Jonah is distraught because his granddaughter and ward has been kidnapped by her silly, drug-addicted mother. Then, a homophobic feminist militant is bumped off, none too soon, and he’s accused of her murder. “The law doesn’t work,” he complains. “That’s the problem.” It is indeed, and that’s what lawyers are for: to unravel the tangled skein their kind has helped to weave.

Enter Paul Madriani, Martini’s “Attorney” of record, who has made a killing in a wrongful death civil case, plucked the insurance company for $8 million and been left with a tidy nest egg in fees “even after taxes.” So Paul moves from Sacramento to San Diego, where he will be closer to his ladylove, Susan McKay, takes on Hale’s case and is caught in thickets of deceit and danger. Charges of child abuse are brandished, drug trails are followed, evil drug lords and dark minions loom and, this being Southern California, driving takes up an awful lot of time.
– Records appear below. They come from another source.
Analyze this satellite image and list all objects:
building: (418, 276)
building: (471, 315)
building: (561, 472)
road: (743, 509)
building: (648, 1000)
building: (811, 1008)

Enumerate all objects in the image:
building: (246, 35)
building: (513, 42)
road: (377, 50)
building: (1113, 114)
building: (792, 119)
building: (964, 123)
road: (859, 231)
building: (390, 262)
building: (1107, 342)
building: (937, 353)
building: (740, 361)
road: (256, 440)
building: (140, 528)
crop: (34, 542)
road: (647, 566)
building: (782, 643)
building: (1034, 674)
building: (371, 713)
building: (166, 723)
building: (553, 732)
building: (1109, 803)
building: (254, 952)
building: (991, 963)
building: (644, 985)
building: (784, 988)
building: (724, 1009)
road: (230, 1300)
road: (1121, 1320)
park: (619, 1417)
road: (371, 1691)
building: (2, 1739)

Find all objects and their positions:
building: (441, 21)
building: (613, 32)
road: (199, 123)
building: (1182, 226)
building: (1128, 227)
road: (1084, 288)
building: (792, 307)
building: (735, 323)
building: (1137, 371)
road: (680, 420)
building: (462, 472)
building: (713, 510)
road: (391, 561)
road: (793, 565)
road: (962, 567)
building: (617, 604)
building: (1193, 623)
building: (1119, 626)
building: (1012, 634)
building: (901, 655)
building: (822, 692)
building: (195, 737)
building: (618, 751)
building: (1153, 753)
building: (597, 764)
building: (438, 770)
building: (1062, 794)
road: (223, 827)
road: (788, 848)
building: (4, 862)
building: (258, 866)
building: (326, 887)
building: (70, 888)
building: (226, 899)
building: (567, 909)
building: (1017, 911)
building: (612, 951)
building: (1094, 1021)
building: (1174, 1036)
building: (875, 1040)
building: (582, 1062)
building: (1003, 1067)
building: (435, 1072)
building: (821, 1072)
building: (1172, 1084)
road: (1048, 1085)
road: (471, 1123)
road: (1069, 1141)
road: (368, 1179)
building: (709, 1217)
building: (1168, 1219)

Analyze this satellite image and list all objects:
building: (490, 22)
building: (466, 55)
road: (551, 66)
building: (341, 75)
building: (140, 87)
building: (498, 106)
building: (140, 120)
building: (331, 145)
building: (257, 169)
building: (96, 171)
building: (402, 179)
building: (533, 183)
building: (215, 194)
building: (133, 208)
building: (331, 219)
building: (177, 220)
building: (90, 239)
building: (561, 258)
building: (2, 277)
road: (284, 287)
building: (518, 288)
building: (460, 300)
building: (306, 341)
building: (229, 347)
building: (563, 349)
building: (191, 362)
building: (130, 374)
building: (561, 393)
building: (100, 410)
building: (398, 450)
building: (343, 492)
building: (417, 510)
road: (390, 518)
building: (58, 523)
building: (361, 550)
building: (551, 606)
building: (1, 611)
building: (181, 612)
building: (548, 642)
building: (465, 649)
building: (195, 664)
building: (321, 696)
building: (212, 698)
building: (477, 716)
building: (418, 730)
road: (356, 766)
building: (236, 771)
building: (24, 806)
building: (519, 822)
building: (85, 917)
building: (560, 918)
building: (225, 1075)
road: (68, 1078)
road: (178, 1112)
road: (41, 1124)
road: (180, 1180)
In the end, Madriani successfully guides the case to closure where both the missing granddaughter and the menacing villains are concerned--but not without Susan tweaking the evidence. Which means that Paul will split up with her: probably a good thing for Susan, who doesn’t need a squeamish champion who shies from transgression, though the cause be good. Sanctimony may work in court, but veraciousness ill becomes lawyers for whom deception is the better part of valor. It is out of place in legal legends aspiring to realism.